Sobre “Transformador”, antologia de Dirceu Villa
Eu poderia começar esse texto praguejando contra o estado dos cadernos de cultura dos grandes jornais brasileiros, pelo silêncio em torno da publicação de um livro como Transformador (São Paulo: Selo Demônio Negro, 2014), que reúne uma seleção considerável de 15 anos do trabalho poético de Dirceu Villa, assim como traduções suas para poetas como Horácio, Ovídio, Verlaine, Joyce e Brossa. Não deixaria de ser algo ao estilo do próprio autor, que lamenta há tempos o descaso por certa literatura não-comercial no jornalismo do país, que parece hoje tão afeito ao sensacionalismo quanto as colunas sociais – que, de resto, são hoje parte dos cadernos de cultura.
São 300 páginas, com textos de todos os seus livros publicados: MCMXCVIII (1998), Descort (2003) e Icterofagia (2008), assim como de seu próximo livro, couraça, ainda inédito. A edição, muito bonita, ficou mais uma vez a cargo de Vanderley Mendonça e seu Selo Demônio Negro, que já havia lançado em 2011 a tradução completa e anotada de Dirceu Villa para o Lustra de Ezra Pound (1885-1972). Pound é uma referência importante para o trabalho poético e crítico de Villa, sua preocupação com uma revisão atenta do cânone, seu apreço pela tradição poética, e suas máscaras, assumindo linguagens e poéticas múltiplas.
Uma leitura deste livro mostra claramente a variedade de formas que Dirceu Villa assume com talento e conhecimento, da métrica ao verso (dito) livre: há textos curtíssimos, excelentes poemas satíricos, como “façam suas apostas”, um dos meus favoritos dos últimos tempos, textos com uma imagética brutal, como “O cutelo”, e poemas mais longos e narrativos, como “Três histórias douradas”. Há textos que deveriam pegar qualquer leitor de forma direta e imediata, mas trata-se também, em grande parte, de leitura que requer atenção, algo de que nosso tempo parece nos privar cada vez mais.

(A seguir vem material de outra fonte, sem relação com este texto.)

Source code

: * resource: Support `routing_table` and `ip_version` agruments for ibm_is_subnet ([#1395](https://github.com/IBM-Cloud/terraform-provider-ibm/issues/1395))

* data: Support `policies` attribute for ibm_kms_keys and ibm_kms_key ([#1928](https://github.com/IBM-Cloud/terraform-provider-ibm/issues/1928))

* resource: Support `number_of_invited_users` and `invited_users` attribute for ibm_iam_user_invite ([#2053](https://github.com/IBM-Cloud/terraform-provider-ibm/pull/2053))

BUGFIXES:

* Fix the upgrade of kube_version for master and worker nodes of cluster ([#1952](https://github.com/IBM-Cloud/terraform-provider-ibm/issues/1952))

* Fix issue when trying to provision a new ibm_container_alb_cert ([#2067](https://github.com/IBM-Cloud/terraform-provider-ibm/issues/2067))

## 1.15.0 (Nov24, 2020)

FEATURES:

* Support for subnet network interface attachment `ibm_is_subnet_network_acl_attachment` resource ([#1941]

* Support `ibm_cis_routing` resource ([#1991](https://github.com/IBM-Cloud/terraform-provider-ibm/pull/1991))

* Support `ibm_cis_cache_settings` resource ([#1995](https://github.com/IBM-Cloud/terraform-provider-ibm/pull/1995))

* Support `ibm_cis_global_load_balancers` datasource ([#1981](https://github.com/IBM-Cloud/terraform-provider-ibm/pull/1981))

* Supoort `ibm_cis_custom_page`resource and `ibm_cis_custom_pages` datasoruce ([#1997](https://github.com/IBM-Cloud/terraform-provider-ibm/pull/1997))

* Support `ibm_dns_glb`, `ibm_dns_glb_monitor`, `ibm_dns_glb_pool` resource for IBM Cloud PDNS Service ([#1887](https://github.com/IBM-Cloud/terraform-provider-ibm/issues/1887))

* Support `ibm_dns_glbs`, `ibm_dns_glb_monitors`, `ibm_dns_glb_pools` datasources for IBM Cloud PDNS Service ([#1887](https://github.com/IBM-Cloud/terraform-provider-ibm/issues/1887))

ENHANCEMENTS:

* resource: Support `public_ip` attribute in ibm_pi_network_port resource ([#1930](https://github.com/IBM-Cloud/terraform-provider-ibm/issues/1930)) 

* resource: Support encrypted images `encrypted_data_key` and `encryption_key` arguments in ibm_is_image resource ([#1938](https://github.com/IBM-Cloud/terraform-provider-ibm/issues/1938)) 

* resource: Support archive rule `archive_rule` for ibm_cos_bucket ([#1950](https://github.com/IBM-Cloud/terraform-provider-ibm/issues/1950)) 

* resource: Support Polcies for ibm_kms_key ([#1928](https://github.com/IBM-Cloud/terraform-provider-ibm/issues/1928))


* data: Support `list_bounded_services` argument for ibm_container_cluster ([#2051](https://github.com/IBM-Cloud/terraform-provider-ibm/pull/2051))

Dirceu Villa é um dos autores mais sérios de minha geração. Suas contribuições nos últimos anos começaram a ter mais atenção com a publicação de Lustra, que foi devidamente saudada. Este Transformador nos dá a oportunidade de ler em um único volume grande parte de sua contribuição pessoal, a de sua poesia. Em português, o título pode funcionar tanto como adjetivo ou substantivo. Para transformar algumas de nossas ideias, precisa ser lido, conhecido, feito um dispositivo destinado a transmitir energia de um circuito a outro, do autor ao nosso como leitores, induzindo tensões e correntes.